On this 3:46 long track produced by Young Fly, EL took chance to let us in on his state of mind and the reason behind the song:

‘This is my state of the nation address/ is no hating I’m just stating the facts/updating the masses on the situation we facing/I guess we can accept it’s complicated at best’’.

He proceeds to speak about the present predicaments bedeviling Ghana: high goods prices, energy crisis (the load shedding phenomenon is biting hard on us all), unemployment, empty promises by politicians and wonders why Ghana isn’t a heaven by now.

‘It (Ghana) should have been a paradise for the world to envy/But it’s hard when all your capital reserves are empty/The rich get rich/ chase girls in Bentleys/The poor die courtside’.

The preachers who continuously proffer words of salvation to the masses in the face of hardship, that God has a better place did not escape E.L’s volatile rants

‘… Preacher man screaming Amen/ Give it to God Mama give it to God/ He go come one day on a beautiful horse/if you dey hung (hungry) ebi he go put food in your moff (mouth)/make you no talk/go to work and play fool for your boss’’

The versatile rapper turned his gun on the corruptible stunts of political leaders and those in authorities, focusing on the mantra for looting and wastefulness.

They say it gon’ cost a billion dollars/ a billion dollars to solve our present and imminent problems/ Listen, we’ve been borrowing from the beginning in Ghana/ Nothing changes/we still living in darkness’

EL further lashes at others who exploit the ordinary citizen ‘…when officers working at the airport are begging for funds/The policeman at the check point collecting his one (Cedi)/stretching his hand through my window/other hand on the gun/to get that two cedis fix/and this happening right now!’
The question worth asking is this: how do you end this and who is to help end it?
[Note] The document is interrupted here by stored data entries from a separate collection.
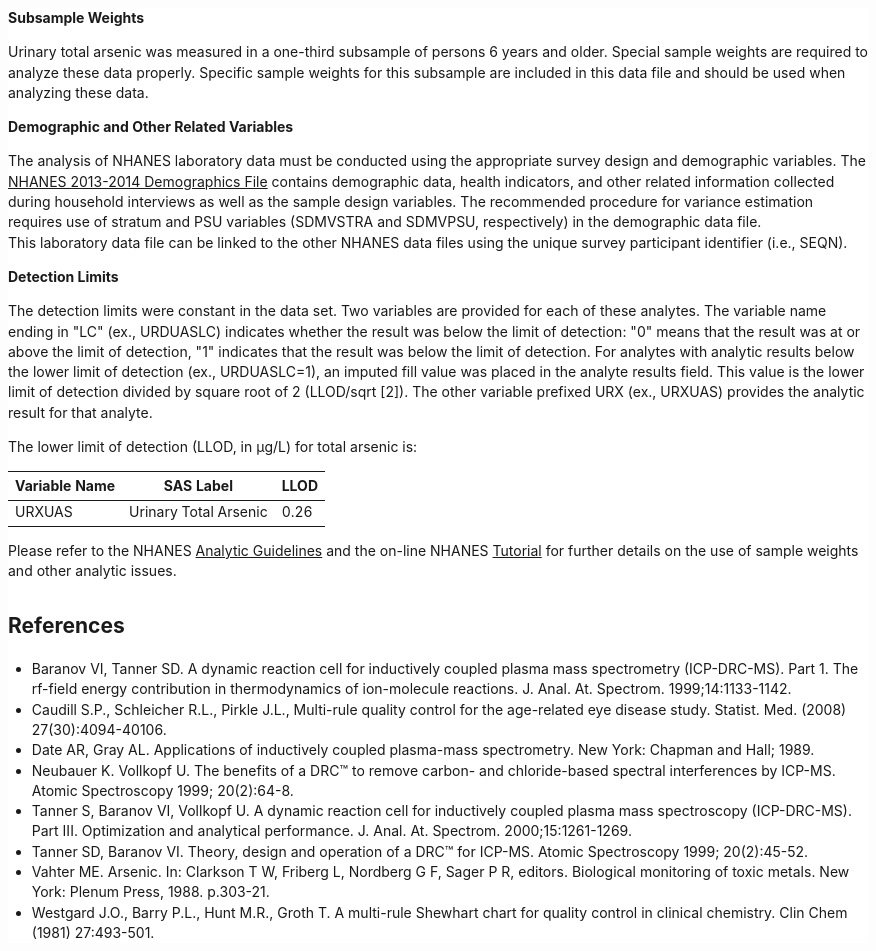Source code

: **Subsample Weights**  
  
Urinary total arsenic was measured in a one-third subsample of persons 6 years
and older. Special sample weights are required to analyze these data properly.
Specific sample weights for this subsample are included in this data file and
should be used when analyzing these data.  
  
**Demographic and Other Related Variables**

The analysis of NHANES laboratory data must be conducted using the appropriate
survey design and demographic variables. The [NHANES 2013-2014 Demographics
File](https://wwwn.cdc.gov/nchs/nhanes/search/datapage.aspx?Component=Demographics&CycleBeginYear=2013)
contains demographic data, health indicators, and other related information
collected during household interviews as well as the sample design variables.
The recommended procedure for variance estimation requires use of stratum and
PSU variables (SDMVSTRA and SDMVPSU, respectively) in the demographic data
file.  
This laboratory data file can be linked to the other NHANES data files using
the unique survey participant identifier (i.e., SEQN).  
  
**Detection Limits**  
  
The detection limits were constant in the data set. Two variables are provided
for each of these analytes. The variable name ending in "LC" (ex., URDUASLC)
indicates whether the result was below the limit of detection: "0" means that
the result was at or above the limit of detection, "1" indicates that the
result was below the limit of detection. For analytes with analytic results
below the lower limit of detection (ex., URDUASLC=1), an imputed fill value
was placed in the analyte results field. This value is the lower limit of
detection divided by square root of 2 (LLOD/sqrt [2]). The other variable
prefixed URX (ex., URXUAS) provides the analytic result for that analyte.

The lower limit of detection (LLOD, in µg/L) for total arsenic is:

Variable Name | SAS Label | LLOD  
---|---|---  
URXUAS | Urinary Total Arsenic | 0.26  
  
Please refer to the NHANES [Analytic
Guidelines](https://wwwn.cdc.gov/nchs/nhanes/analyticguidelines.aspx) and the
on-line NHANES [Tutorial](https://www.cdc.gov/nchs/tutorials/) for further
details on the use of sample weights and other analytic issues.

## References

  * Baranov VI, Tanner SD. A dynamic reaction cell for inductively coupled plasma mass spectrometry (ICP-DRC-MS). Part 1. The rf-field energy contribution in thermodynamics of ion-molecule reactions. J. Anal. At. Spectrom. 1999;14:1133-1142.
  * Caudill S.P., Schleicher R.L., Pirkle J.L., Multi-rule quality control for the age-related eye disease study. Statist. Med. (2008) 27(30):4094-40106.
  * Date AR, Gray AL. Applications of inductively coupled plasma-mass spectrometry. New York: Chapman and Hall; 1989.
  * Neubauer K. Vollkopf U. The benefits of a DRC™ to remove carbon- and chloride-based spectral interferences by ICP-MS. Atomic Spectroscopy 1999; 20(2):64-8.
  * Tanner S, Baranov VI, Vollkopf U. A dynamic reaction cell for inductively coupled plasma mass spectroscopy (ICP-DRC-MS). Part III. Optimization and analytical performance. J. Anal. At. Spectrom. 2000;15:1261-1269.
  * Tanner SD, Baranov VI. Theory, design and operation of a DRC™ for ICP-MS. Atomic Spectroscopy 1999; 20(2):45-52.
  * Vahter ME. Arsenic. In: Clarkson T W, Friberg L, Nordberg G F, Sager P R, editors. Biological monitoring of toxic metals. New York: Plenum Press, 1988. p.303-21.
  * Westgard J.O., Barry P.L., Hunt M.R., Groth T. A multi-rule Shewhart chart for quality control in clinical chemistry. Clin Chem (1981) 27:493-501.
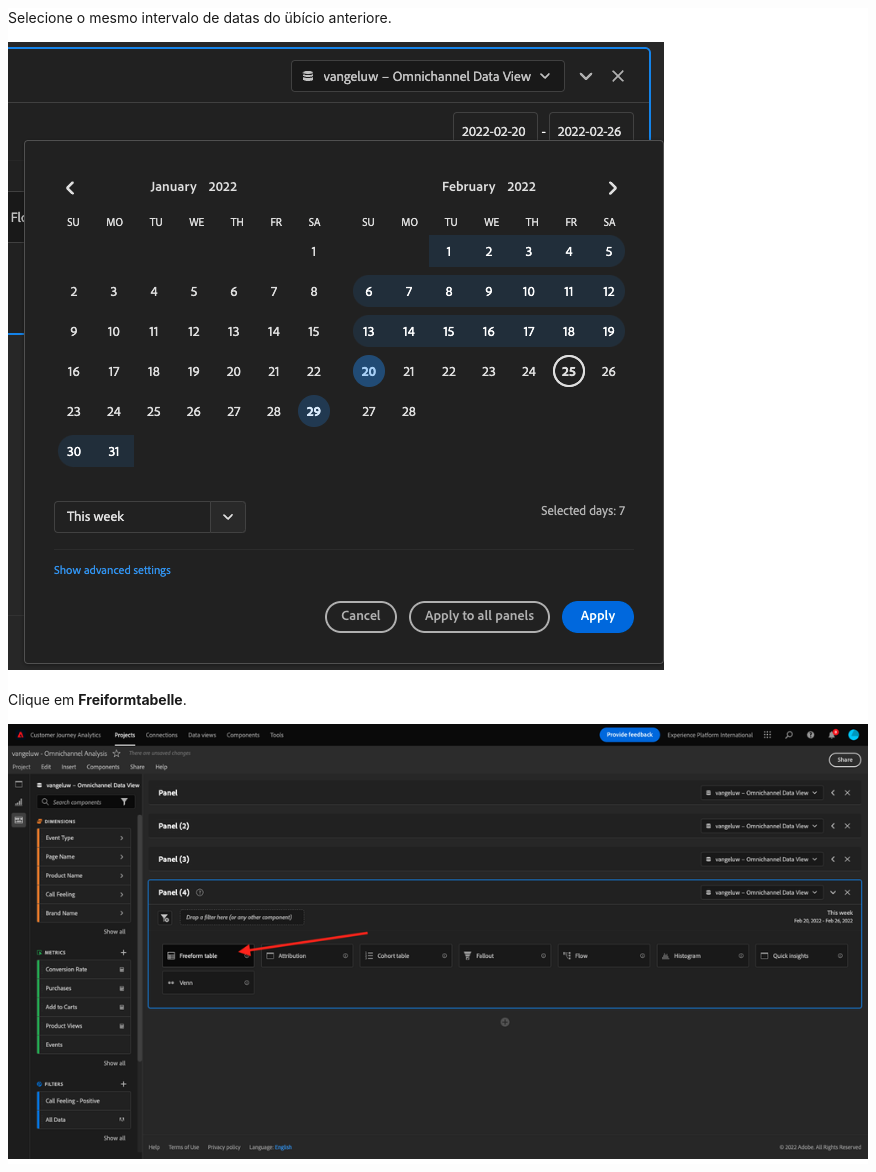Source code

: Selecione o mesmo intervalo de datas do übício anteriore.

![Demo](./images/pro24d.png)

Clique em **Freiformtabelle**.

![Demo](./images/pro52.png)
The People should. The people should be the watchmen, the vanguards against incompetence. The people own the power and must employ the power to society’s good.  Sometimes, one is left to wonder if the people, the real power brokers know how powerful they are. EL reminds us of this:

‘…Who do we blame for this state of affairs? I blame us/ if we have the power we make them do what they must/demand accountability/Stepping our game up’.

E.L concludes by calling all to rally round the flag and the nation by eschewing negativities that has the potential of defeating our spirit of cohesion for ‘we’ll never see the right design until we decide to unite our minds.
The self proclaimed B.A.R Man (Best African Rapper) is urging Ghanaians to ‘Stand Up for Ghana’ and speak their minds because it is ‘our birth right’. He aptly describes himself in the opening lines of the song as ‘a citizen, an unwilling witness of the condition in which we living in, a living testament of civilians who are innocent, a critic of the system for what it is and should have been’.
As an old dictum goes, an elder who chooses silence over speech when the young are enjoying a delicacy of a royal python will be accused of partaking in the feast. EL obviously does not wish to behave like that elder therefore has chosen to vent his outrage at how deplorable things are shaping to be in his own State of Nation Address.